Une ratification illégitime et juridiquement incomplète
Le processus de 2005 à 2009 cumule toutes les irrégularités constitutionnelles majeures :
un texte substantiellement nouveau qui aurait dû être soumis à référendum ;
un Sénat partiellement composé de membres prorogés ;
une révision constitutionnelle adoptée dans des conditions contestables ;
une loi d’autorisation dépourvue de son annexe obligatoire ;
et enfin, l’absence d’acte formel de ratification publié.
En l’absence d’un acte conforme à l’article 53 de la Constitution, la France n’a jamais valablement consenti à être liée par le Traité de Lisbonne. Dès lors, dans l’ordre juridique interne, ce traité demeure inopposable à la République française et à son peuple souverain.
Le principe constitutionnel reste intangible : la souveraineté nationale appartient au peuple, qui l’exerce par ses représentants et par la voie du référendum. Aucun gouvernement, aucun Parlement, aucune institution supranationale ne peut valider ce que le peuple français a expressément refusé.
Ainsi, la France ne saurait être réputée assujettie à une « Constitution européenne » issue d’un traité que le peuple a rejeté, que le Parlement a contourné et que la République n’a jamais ratifié selon les formes prescrites. Un texte dépourvu de ratification authentique ne peut produire aucun effet obligatoire à l’égard de la Nation, pas plus qu’il ne saurait légitimer les prélèvements massifs opérés chaque année sur les recettes publiques au titre du financement de l’Union européenne.
Depuis l’entrée en vigueur proclamée du Traité de Lisbonne, les contributions françaises au budget communautaire représentent un transfert continu de souveraineté et de richesse nationale. Entre 2011 et 2025, la France aura versé à l’Union européenne la somme colossale de près de 295 milliards d’euros. Ces montants annuels, oscillant entre 18 et 27 milliards d’euros, ont atteint 23,098 milliards d’euros pour l’exercice 2025, selon les prévisions budgétaires officielles.
Une telle ponction, opérée sans qu’aucune ratification régulière du traité fondateur n’ait jamais été publiée au Journal officiel, constitue un engagement sans fondement constitutionnel, contraire à l’article 14 de la Déclaration des droits de l’homme et du citoyen de 1789, qui exige le consentement du peuple à toute contribution publique.
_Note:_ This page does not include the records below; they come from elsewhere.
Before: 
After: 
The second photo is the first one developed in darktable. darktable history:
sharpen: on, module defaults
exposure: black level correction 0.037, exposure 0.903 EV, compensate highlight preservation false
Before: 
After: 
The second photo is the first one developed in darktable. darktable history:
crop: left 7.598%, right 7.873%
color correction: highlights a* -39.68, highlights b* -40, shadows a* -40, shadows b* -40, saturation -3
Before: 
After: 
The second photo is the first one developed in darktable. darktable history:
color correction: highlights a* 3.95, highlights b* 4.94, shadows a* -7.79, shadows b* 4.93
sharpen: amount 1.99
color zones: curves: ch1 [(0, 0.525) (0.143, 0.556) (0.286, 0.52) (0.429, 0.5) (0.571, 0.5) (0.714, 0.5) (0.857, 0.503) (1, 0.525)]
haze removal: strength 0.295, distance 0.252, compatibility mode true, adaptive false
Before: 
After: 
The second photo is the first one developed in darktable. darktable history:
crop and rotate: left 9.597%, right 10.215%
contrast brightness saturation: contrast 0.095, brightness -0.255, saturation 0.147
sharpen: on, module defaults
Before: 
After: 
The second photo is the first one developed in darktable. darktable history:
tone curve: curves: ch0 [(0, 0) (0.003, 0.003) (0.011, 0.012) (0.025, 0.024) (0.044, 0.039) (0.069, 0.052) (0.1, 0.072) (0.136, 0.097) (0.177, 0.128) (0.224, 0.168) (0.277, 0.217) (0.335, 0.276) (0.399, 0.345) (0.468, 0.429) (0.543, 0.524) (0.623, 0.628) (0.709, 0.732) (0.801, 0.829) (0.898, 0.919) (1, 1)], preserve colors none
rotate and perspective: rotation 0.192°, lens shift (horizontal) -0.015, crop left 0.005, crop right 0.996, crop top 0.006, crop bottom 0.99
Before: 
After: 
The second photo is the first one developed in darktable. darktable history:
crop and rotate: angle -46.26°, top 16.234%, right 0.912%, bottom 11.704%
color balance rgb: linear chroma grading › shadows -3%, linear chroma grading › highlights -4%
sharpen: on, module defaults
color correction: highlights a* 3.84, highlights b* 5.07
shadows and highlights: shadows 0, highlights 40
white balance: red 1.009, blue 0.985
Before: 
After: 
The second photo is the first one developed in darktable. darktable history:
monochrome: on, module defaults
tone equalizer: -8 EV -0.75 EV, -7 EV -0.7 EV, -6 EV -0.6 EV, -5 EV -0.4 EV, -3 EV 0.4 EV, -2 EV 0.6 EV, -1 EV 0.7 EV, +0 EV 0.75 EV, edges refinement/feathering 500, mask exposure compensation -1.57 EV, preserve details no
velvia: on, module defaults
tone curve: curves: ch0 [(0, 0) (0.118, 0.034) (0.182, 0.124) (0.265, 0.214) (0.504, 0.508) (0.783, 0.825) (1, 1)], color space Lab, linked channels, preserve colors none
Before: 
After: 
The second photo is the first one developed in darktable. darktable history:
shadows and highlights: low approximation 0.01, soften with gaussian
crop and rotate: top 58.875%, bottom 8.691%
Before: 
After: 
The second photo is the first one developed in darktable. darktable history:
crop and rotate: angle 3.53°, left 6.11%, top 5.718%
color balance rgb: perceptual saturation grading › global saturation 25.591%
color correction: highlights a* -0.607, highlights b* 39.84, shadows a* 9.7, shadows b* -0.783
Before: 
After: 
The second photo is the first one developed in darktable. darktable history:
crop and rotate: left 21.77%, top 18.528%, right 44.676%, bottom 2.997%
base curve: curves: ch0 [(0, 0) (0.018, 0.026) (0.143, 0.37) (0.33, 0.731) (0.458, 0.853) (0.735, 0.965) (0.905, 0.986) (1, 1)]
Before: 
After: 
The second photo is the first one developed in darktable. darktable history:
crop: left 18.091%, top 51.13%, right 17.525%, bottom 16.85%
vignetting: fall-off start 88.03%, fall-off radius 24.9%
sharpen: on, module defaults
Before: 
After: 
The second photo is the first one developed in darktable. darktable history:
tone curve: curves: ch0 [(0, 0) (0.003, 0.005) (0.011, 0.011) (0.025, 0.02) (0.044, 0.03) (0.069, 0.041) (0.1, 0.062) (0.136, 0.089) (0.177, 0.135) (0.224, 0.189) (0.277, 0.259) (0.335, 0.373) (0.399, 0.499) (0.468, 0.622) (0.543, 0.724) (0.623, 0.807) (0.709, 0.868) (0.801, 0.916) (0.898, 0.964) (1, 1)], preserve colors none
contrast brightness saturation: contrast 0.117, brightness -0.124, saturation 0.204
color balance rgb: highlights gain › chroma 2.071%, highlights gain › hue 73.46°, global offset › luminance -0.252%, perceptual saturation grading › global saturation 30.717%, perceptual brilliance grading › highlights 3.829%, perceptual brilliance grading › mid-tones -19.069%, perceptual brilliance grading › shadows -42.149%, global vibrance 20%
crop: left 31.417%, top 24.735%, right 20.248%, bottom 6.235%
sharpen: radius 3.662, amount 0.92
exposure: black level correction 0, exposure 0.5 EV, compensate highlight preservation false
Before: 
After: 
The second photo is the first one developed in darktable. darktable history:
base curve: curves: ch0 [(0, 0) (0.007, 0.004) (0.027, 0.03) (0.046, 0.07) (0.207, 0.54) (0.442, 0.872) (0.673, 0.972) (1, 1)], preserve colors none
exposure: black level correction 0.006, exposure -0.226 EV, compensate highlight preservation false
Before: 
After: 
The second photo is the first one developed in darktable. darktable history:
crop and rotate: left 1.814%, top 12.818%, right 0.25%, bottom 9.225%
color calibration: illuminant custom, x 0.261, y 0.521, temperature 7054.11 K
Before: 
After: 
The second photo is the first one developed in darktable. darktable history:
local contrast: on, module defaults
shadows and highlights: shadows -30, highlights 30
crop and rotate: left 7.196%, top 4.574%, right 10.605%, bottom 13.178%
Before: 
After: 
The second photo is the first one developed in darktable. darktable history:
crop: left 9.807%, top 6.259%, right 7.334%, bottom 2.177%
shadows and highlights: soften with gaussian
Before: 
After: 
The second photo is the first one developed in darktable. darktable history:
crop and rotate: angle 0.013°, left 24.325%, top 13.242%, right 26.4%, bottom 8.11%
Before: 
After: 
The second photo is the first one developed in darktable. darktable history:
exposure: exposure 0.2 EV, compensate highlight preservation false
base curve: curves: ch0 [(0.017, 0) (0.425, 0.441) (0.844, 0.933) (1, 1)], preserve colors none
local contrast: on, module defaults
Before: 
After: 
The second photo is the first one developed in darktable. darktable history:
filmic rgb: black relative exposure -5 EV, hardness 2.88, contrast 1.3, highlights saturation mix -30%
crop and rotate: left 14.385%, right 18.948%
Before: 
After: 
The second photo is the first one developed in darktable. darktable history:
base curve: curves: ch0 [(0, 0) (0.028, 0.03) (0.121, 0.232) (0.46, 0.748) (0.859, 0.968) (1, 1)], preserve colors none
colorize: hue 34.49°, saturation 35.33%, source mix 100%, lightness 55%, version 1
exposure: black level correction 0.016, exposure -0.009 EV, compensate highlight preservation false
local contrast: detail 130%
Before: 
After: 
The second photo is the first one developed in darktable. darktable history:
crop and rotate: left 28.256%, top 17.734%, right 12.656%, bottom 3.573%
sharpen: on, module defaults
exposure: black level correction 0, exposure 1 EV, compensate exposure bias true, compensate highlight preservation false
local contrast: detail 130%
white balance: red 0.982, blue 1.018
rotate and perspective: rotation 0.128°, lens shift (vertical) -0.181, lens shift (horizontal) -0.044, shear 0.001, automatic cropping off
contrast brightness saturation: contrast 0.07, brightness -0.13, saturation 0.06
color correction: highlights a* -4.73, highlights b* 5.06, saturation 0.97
En l’absence d’un acte de ratification conforme à l’article 53 de la Constitution, la France n’a jamais valablement consenti à ces transferts financiers. Les gouvernements successifs ont donc procédé, de manière répétée, à des versements dépourvus de base juridique, engageant des sommes considérables au profit d’une entité internationale dont la légitimité constitutionnelle demeure contestée.
Il en résulte que la participation financière de la France au budget de l’Union européenne repose sur une cession de souveraineté budgétaire non autorisée, en violation directe du principe de souveraineté nationale et du droit inaliénable du peuple à disposer librement de ses ressources. Cette situation traduit une dérive institutionnelle majeure : un peuple qui finance un ordre juridique auquel il n’a jamais consenti.